PROVIDED PASSAGE -
============
Anyhow, my best friend and the gorgeous one are sort of seeing each other, but no one knows about it. If you ask me, keeping it a secret puts it in a shitty space - people keep things like STDs secret, don't they! He justifies it by saying it's not good for his musician image to have one girlfriend. I say it's a wanky excuse for being able to dilly-dally with lots of chicks. Maybe he has a harem and they all keep it a secret from each other.

Anyhow, a week will go by and he won't call. She'll be mightily pissed off for a coupla days, and then jump when he finally does call, rationalising that it's not set in concrete he ring her a certain number of times per week. He had a dinner party a few months back. There was a bunch of us, including my girlfriend and he also invited this chick who's got the hots for him. This gal with adoring eyes played a sort of wifely role all night. It was pretty obvious to all that there was somethin' going on and yet he invited my girlfriend too! It's bizarre behaviour if you ask me. It's kinda like he likes having lots of girls hanging around the edges but plays all these little games to keep them unsure of their position and basically in limbo land. It's starting to make my puke! He upset her so much over the weekend she sent him a text questioning whether their relationship can continue at all - pretty strong stuff. After not hearing from him for the next 24 hours, she sent him another one - a kinda smoothing over, friendly one. Aaaarrrggghhhhhhhh!!!!!!!!

Yeah, she's my friend. I gotta listen and support her. I can't say to her, he's an emotionally damaged individual, who likes to use you to stroke his very needy ego when it suits him, she has to work it out for herself. In the meantime, it's starting to bore and frustrate me to death. There is hope for her though as she does question whether she's too nice, too obliging, etc. As for another girlfriend of mine, there's little. She still chasing after a guy, who happens to be a musician as well, who deserted her twice through pregnancies and subsequent abortions, and then again to live with an Indian girl who's baby he'd just fathered. He's drug fucked, and I almost wish my friend was too as that would explain her behaviour - but she doesn't do drugs. She believes that she's the one she really loves. Der! It's been 18 years. GET OVER IT!!!!!!!!
============
Stored dataset items:
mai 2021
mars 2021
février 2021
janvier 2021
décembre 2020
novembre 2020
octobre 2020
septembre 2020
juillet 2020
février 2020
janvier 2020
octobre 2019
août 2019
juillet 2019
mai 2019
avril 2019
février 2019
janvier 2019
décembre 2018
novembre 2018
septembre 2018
============
Quote the passage above about a friend's secretive musician boyfriend word for word, from "Anyhow, my best" up to and including "from each other.".

Anyhow, my best friend and the gorgeous one are sort of seeing each other, but no one knows about it. If you ask me, keeping it a secret puts it in a shitty space - people keep things like STDs secret, don't they! He justifies it by saying it's not good for his musician image to have one girlfriend. I say it's a wanky excuse for being able to dilly-dally with lots of chicks. Maybe he has a harem and they all keep it a secret from each other.